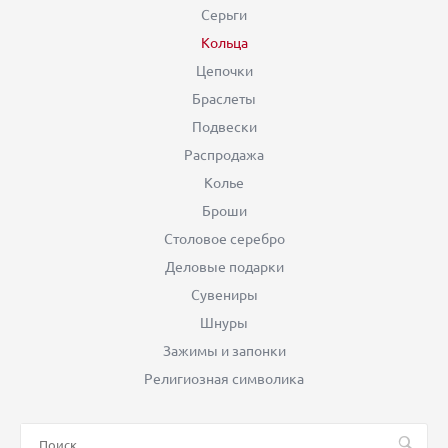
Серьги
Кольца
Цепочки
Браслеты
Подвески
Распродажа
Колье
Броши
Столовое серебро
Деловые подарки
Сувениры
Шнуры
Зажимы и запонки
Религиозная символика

__________________________________________________

| Problem requirements |
Please make an exact copy of the records, leaving out any picture.

| Your response |
Серьги
Кольца
Цепочки
Браслеты
Подвески
Распродажа
Колье
Броши
Столовое серебро
Деловые подарки
Сувениры
Шнуры
Зажимы и запонки
Религиозная символика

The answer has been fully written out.